Recently I tried to imitate my aunt’s eggplant in my own kitchen. You see, a lovely 98-year-old woman named Virginia, my wife’s mother in fact, had been ailing. After a while she lost almost all interest in food.
Her daughter had spent an entire weekend preparing things that might stimulate an appetite. There were short ribs and lamb shanks, pilafs and frittatas, chowders and creamed spinach, her favorite, and more. My principal job was to lend moral support and then pack single-serving meals into easy-to-handle containers for freezing and microwaving.
As is often the case, however, I was also tasked with introducing a bit of levity into an otherwise unfortunate time.

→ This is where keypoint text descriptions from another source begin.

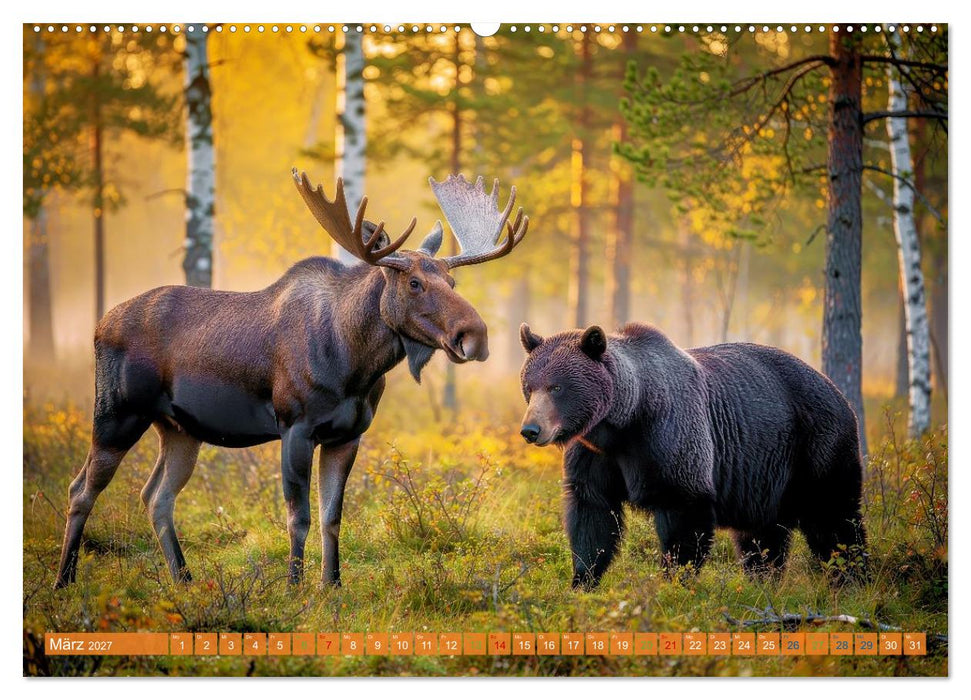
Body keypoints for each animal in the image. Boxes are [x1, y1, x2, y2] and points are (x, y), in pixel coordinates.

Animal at [518, 321, 867, 589]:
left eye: (557, 387)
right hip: (764, 476)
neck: (622, 420)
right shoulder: (595, 456)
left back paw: (851, 578)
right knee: (761, 537)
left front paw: (673, 583)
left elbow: (683, 514)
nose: (531, 429)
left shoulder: (669, 438)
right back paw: (764, 580)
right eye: (529, 386)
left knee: (834, 519)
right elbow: (593, 516)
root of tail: (838, 392)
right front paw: (582, 581)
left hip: (816, 445)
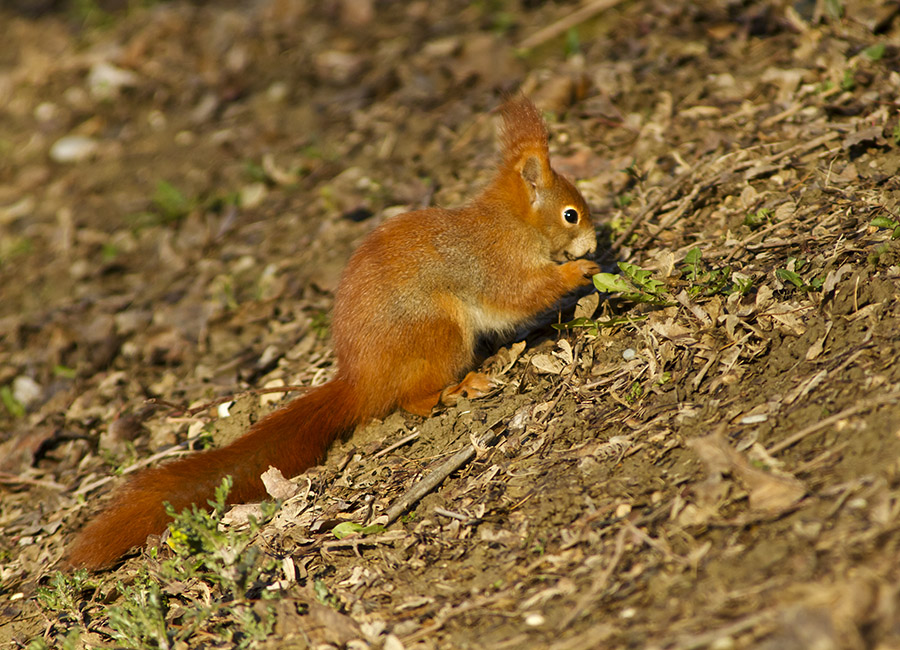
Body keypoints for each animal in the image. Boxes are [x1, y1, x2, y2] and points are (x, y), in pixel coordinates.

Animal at [67, 95, 600, 568]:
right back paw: (458, 389)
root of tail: (362, 381)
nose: (595, 241)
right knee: (412, 400)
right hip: (440, 332)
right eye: (570, 214)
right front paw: (579, 272)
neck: (514, 223)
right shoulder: (495, 266)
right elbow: (522, 295)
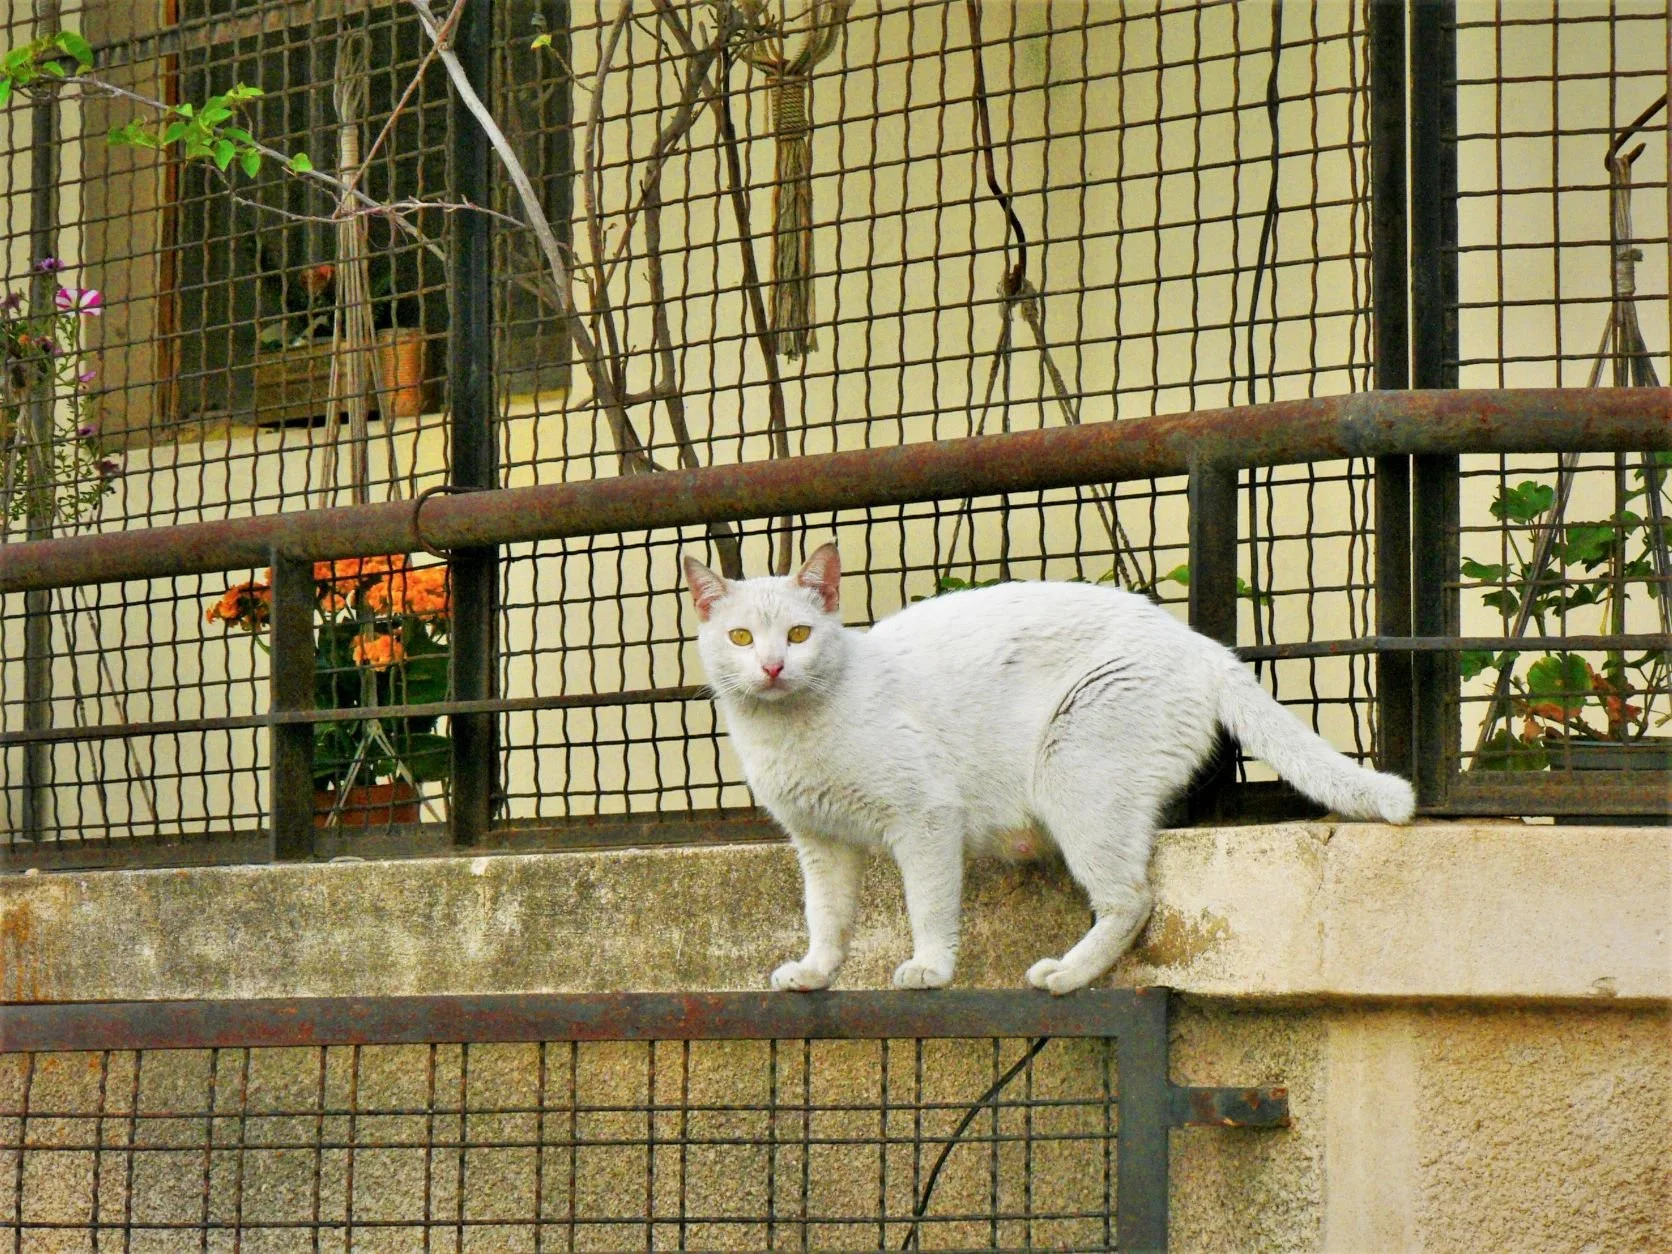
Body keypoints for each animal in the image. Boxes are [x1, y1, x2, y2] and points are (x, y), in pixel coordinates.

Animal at [683, 543, 1415, 995]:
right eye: (741, 637)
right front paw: (815, 973)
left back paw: (1066, 974)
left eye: (799, 635)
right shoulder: (820, 844)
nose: (771, 666)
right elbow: (826, 917)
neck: (790, 731)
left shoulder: (926, 819)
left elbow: (928, 905)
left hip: (1076, 770)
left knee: (1132, 899)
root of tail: (1204, 647)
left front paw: (929, 968)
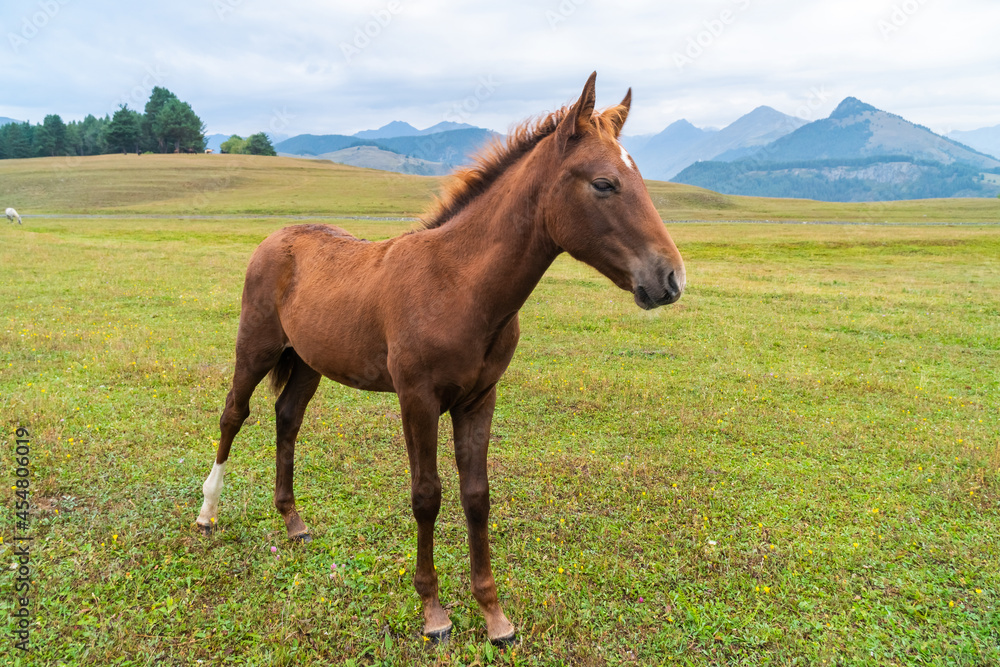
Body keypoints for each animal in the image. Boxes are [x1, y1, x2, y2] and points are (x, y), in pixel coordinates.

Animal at [194, 72, 685, 645]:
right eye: (605, 183)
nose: (670, 278)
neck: (459, 284)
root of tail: (276, 237)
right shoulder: (418, 399)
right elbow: (427, 495)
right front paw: (434, 612)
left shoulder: (479, 400)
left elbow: (477, 496)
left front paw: (494, 614)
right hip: (256, 346)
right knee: (234, 413)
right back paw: (207, 512)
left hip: (308, 363)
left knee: (287, 420)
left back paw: (293, 522)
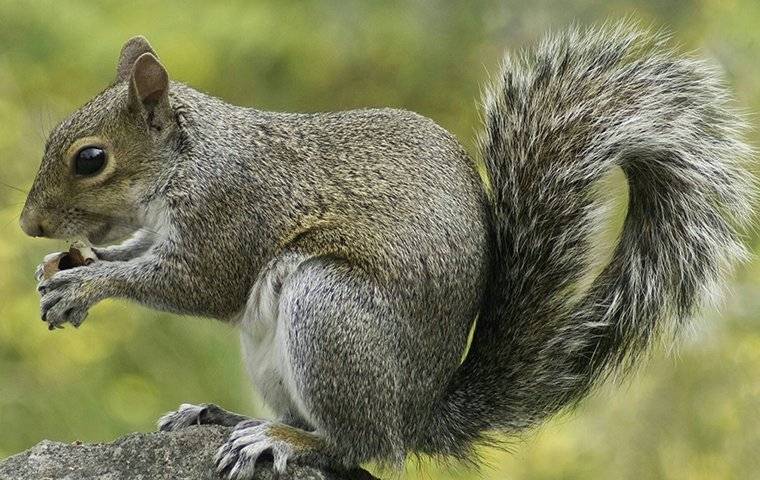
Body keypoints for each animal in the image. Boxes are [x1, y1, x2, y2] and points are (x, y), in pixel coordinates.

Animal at [19, 23, 756, 480]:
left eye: (91, 159)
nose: (28, 224)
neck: (189, 160)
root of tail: (416, 412)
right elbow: (142, 252)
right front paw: (66, 268)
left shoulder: (232, 213)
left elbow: (198, 283)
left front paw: (86, 284)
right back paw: (225, 416)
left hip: (330, 311)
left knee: (358, 446)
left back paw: (283, 439)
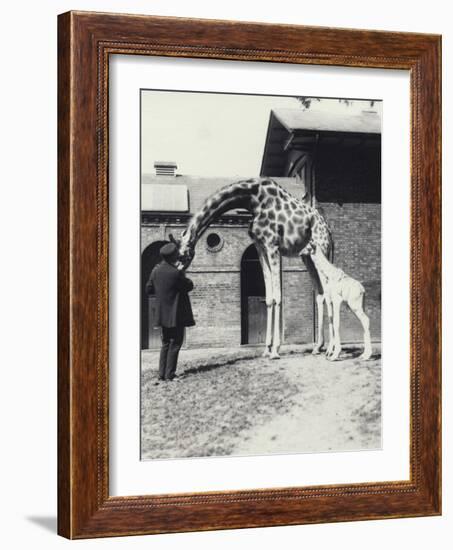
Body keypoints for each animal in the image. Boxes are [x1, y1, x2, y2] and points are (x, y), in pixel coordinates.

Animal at [170, 177, 332, 358]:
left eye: (183, 256)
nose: (176, 275)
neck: (253, 199)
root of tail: (328, 230)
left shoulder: (273, 246)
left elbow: (278, 296)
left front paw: (275, 350)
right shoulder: (260, 247)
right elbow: (269, 298)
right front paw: (266, 349)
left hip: (321, 250)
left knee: (329, 291)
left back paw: (331, 348)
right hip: (308, 256)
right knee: (320, 294)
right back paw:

And cooking up a batch of Anna’s eggplant parm felt like it might do the trick.
Ginny had been introduced to my aunt’s eggplant one Christmas, and in the most laughable way. The complete story can be found here but the short version is this: My mother-in-law’s planned holiday meal hadn’t been terribly well planned at all. When it became evident that our Christmas Day dinner was nowhere to be had, it was Anna’s eggplant, still frozen in the trunk of my car, that saved the day.
Ginny laughed and laughed at how preposterous it was to retrieve a holiday dinner out of the trunk of a car, and not a Christmas Day went by after that where she didn’t reminisce about the eggplant that had saved an earlier one.
Days after we’d stocked her freezer with food, I received a text from Ginny. (Yes, at 98, the woman was undaunted by technology.)
“The eggplant was delicious. You give your aunt some competition. Just finished a serving and my mouth is still watering. Good job!”
I had tasted my eggplant before gifting it to my mother-in-law and I assure you that my dear aunt has absolutely nothing to worry about. Trust me on this.
Still, Ginny had eaten the stuff, and that was all that really mattered.
“Nice of you to say,” I texted back. “But next year you’ll get the REAL thing from Anna, I hope.”
A few weeks later my wife’s mother passed, in the very town where she and her husband Dave had courted as young M.I.T. students. Soon her daughter and I will scatter Ginny’s ashes nearby, in the same spot as Dave’s.
I am planning to ask Anna if she wouldn’t mind providing us with a farewell meal.